Prada ilk defa dört ünlü yaratıcı beyni özgün işler üretmek için davet etti. Bu sayede çok yönlü Prada kimliğinin endüstriyel yönüne odaklanılmış oldu.
Ronan & Erwan Bouroullec, Konstantin Grcic, Herzog & de Meuron ve Rem Koolhaas, her biri Prada’nın simgesi olan siyah naylon kumaş kullanarak bir parça tasarlamak üzere bir araya gelmiş dört isim.
“Prada Invites” naylonun şiirsel, pratik, teknik ve estetik etkisini araştıran 4 farklı yaklaşımı ortaya koyuyor. Mimar ve tasarımcıların yaratıcı imzaları sayılan tasarımlar, PRADA Warehouse’da 14 Ocak günü düzenlenen 2018 sonbahar-kış erkek koleksiyonunda gözler önüne serildi.
Önerimin ana referans kaynağı sırt çantasının (naylonun ilk kullanım şekli) giysi olarak kullanımını temsil eden balıkçı yeleği. İlk düşüncem Joseph Beuys’un ünlü balıkçı yeleğini Prada Black Nylon’da yeniden yaratmaktı. Daha sonra temayı daha soyut bir şekilde yorumlayan iki model üzerinde çalıştım: önlük ve kapüşon.
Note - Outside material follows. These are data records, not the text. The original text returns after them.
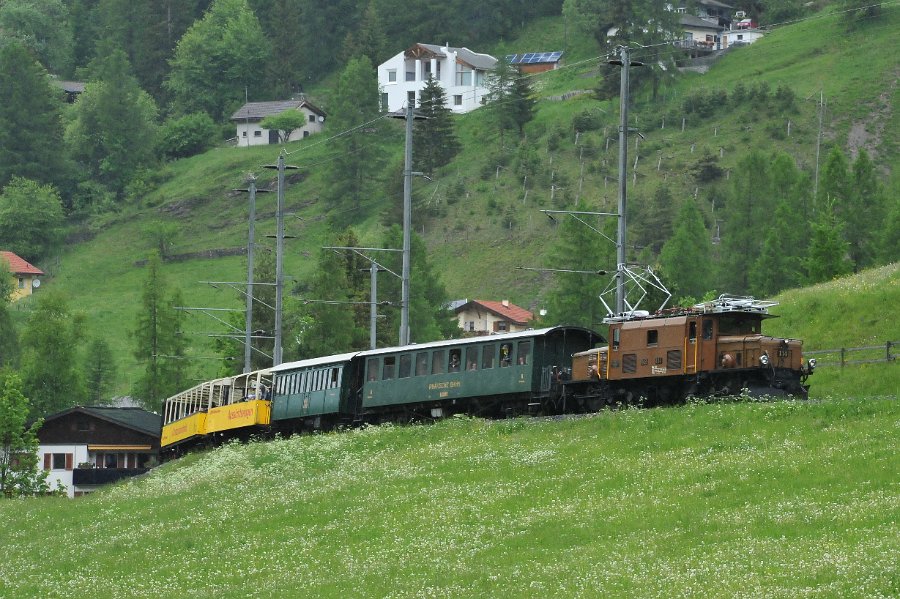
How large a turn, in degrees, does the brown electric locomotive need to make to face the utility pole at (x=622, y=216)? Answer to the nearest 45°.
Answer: approximately 180°

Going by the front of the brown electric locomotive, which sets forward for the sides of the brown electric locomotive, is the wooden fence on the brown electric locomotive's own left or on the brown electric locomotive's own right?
on the brown electric locomotive's own left

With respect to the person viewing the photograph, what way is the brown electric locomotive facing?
facing the viewer and to the right of the viewer
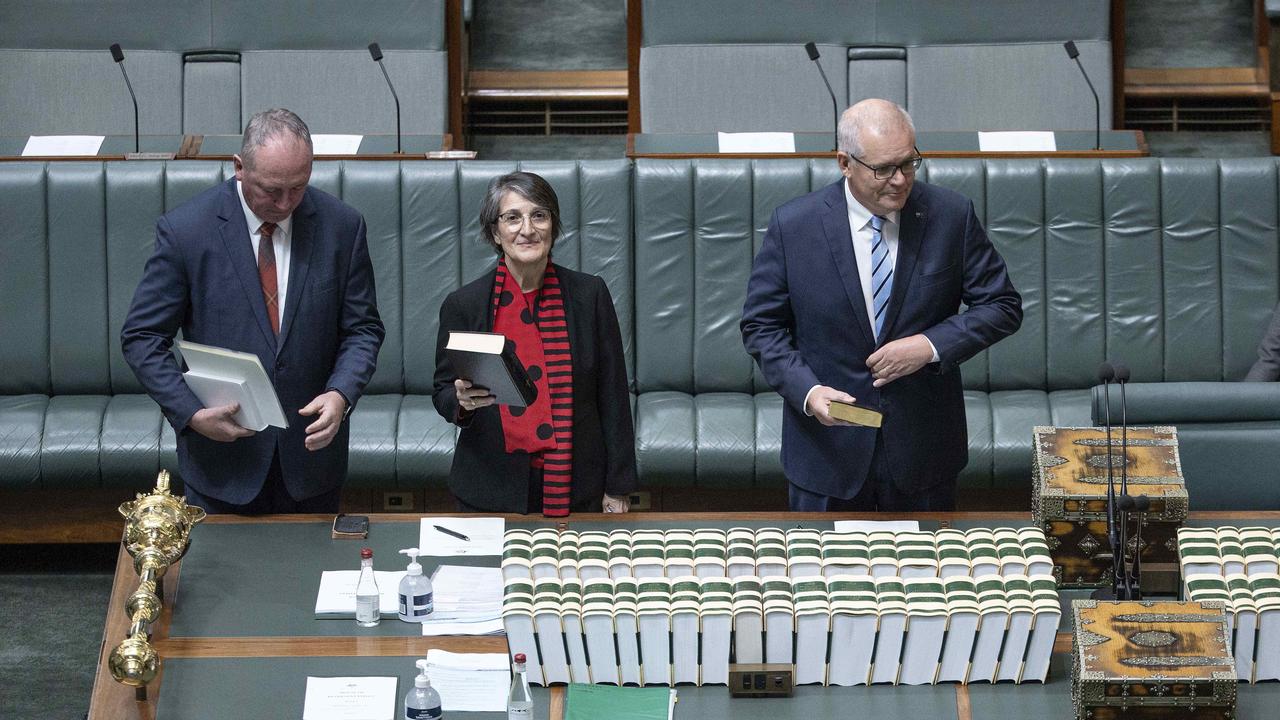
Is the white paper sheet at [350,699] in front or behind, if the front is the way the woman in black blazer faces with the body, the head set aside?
in front

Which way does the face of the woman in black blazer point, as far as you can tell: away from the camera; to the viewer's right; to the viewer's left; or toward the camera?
toward the camera

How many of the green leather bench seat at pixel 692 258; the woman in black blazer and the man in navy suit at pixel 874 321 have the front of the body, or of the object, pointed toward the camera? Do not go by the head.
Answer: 3

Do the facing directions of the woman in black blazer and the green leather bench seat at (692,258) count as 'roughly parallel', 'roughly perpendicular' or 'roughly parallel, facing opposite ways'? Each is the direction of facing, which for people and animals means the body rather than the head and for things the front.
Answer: roughly parallel

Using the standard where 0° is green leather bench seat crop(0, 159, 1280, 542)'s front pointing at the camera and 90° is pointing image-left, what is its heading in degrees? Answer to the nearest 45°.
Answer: approximately 0°

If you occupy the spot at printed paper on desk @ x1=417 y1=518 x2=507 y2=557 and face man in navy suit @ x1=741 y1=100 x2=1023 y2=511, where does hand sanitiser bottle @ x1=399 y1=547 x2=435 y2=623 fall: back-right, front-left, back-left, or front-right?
back-right

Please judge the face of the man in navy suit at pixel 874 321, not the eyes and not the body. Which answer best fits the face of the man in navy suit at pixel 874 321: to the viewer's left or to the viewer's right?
to the viewer's right

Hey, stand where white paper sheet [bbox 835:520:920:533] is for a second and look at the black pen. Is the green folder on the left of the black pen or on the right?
left

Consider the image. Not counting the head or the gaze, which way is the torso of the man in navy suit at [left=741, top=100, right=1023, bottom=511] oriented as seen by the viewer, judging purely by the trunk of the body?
toward the camera

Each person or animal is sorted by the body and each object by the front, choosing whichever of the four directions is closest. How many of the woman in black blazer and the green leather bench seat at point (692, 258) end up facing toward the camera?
2

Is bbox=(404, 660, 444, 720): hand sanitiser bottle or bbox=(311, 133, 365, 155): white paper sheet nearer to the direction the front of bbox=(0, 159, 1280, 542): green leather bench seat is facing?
the hand sanitiser bottle

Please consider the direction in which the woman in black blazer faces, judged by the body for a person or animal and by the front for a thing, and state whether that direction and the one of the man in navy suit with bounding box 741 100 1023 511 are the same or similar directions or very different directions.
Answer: same or similar directions

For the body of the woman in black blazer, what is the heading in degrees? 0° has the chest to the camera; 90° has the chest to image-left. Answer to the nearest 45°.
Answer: approximately 0°
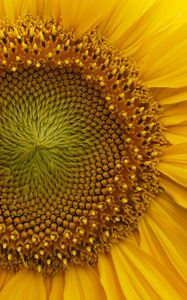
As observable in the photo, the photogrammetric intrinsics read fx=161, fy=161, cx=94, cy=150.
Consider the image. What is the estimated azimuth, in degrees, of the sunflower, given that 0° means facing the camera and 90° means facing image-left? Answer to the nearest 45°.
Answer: approximately 0°
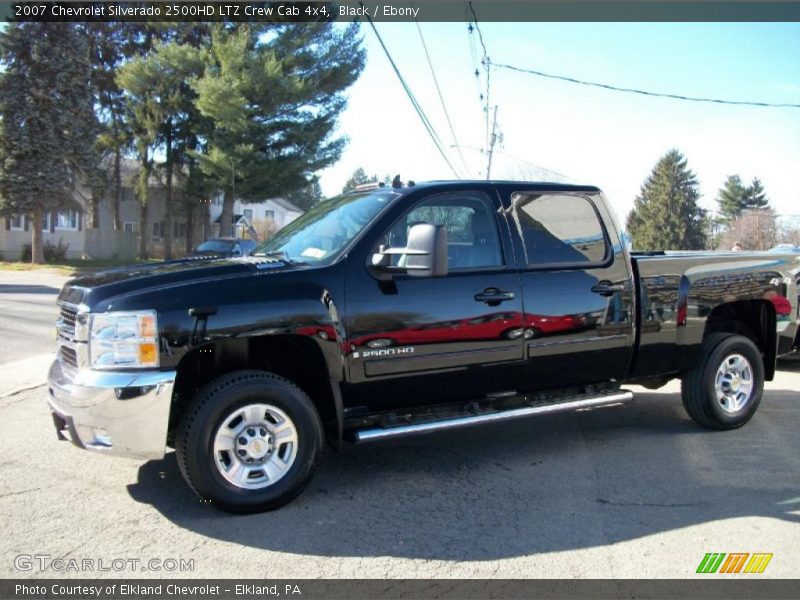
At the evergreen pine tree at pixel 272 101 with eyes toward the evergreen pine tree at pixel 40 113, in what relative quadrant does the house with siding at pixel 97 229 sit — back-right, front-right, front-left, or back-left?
front-right

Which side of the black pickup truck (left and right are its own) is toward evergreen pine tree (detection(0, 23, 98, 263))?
right

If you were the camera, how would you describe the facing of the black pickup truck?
facing the viewer and to the left of the viewer

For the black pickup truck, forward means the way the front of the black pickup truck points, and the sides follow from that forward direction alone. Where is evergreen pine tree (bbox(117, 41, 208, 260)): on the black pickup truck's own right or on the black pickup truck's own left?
on the black pickup truck's own right

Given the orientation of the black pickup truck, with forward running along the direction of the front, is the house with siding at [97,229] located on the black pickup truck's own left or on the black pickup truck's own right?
on the black pickup truck's own right
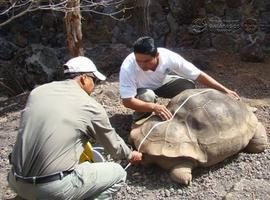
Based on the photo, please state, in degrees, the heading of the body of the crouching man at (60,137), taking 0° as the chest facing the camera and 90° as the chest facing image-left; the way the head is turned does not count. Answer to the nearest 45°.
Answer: approximately 225°

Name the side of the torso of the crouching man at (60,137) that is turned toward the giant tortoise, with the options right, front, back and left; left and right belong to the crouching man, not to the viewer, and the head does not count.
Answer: front

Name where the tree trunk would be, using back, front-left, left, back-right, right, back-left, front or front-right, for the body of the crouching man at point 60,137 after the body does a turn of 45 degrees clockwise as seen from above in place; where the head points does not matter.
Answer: left

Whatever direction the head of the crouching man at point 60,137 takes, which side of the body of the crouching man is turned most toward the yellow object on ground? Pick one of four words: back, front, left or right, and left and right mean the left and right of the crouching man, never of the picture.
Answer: front

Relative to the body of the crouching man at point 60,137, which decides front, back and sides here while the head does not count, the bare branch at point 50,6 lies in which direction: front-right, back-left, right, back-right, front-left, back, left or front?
front-left
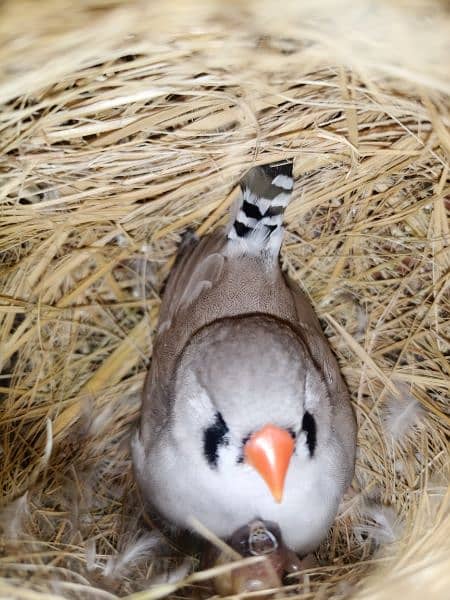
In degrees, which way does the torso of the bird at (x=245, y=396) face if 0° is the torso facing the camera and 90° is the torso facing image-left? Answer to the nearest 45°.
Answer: approximately 0°
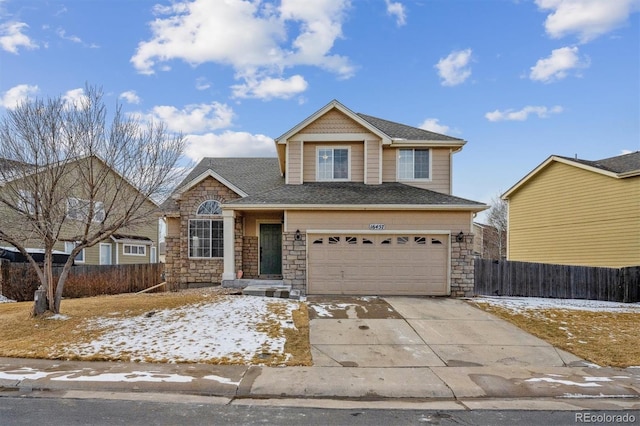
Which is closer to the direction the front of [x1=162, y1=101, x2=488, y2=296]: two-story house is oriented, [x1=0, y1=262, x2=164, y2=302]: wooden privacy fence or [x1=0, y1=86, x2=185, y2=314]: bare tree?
the bare tree

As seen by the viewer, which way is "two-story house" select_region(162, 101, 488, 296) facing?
toward the camera

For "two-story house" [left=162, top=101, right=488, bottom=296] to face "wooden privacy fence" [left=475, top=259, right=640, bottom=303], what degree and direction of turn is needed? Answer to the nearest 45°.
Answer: approximately 90° to its left

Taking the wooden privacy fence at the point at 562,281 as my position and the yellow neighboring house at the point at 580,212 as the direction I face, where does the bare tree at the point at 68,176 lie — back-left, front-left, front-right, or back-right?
back-left

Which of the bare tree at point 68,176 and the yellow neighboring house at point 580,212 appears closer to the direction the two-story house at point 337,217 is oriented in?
the bare tree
Dil, insanları argümanlarla ikna etme ya da kelimelerin şiirselliğiyle çıldırtma gücünü kaybetti. Yazı; tasarım, desen ya da dekorasyon olarak algılanır, önceden sembol ya da işaretlerle karşılaştırılabilir, şimdi ise sayısız kez insan vücutlarında dövme olmuştur. Burada karşılaştığımız dil bize zamanın aktığını hissettirdiği için tıpkı arkeolojik bir buluntu gibidir, bizi eski parşömenler ya da eski paralar gibi etkiler.
Bu proje modern şehir insanı için sırt çantasını tekrar yorumlamayı, daha elverişli hale getirmeyi amaçlıyor. Önde taşınıyor; giyen kişi için her zaman içindekilere erişme imkanı veriyor. Önde olması sahip olma hissini kuvvetlendiriyor ve daha iyi hareket kontrolü sağlıyor.
Her zaman mimarların, ressamların ve öğrencilerin sanat dosyalarıyla yürürkenki hallerini sevmişimdir; dikdörtgen dosyanın keskin hatlı düzgün geometrisinin hareketi ile insan vücudu hareketinin tezatlığını. Bu proje de bu geometriyi sırt çantasına aktarıyor.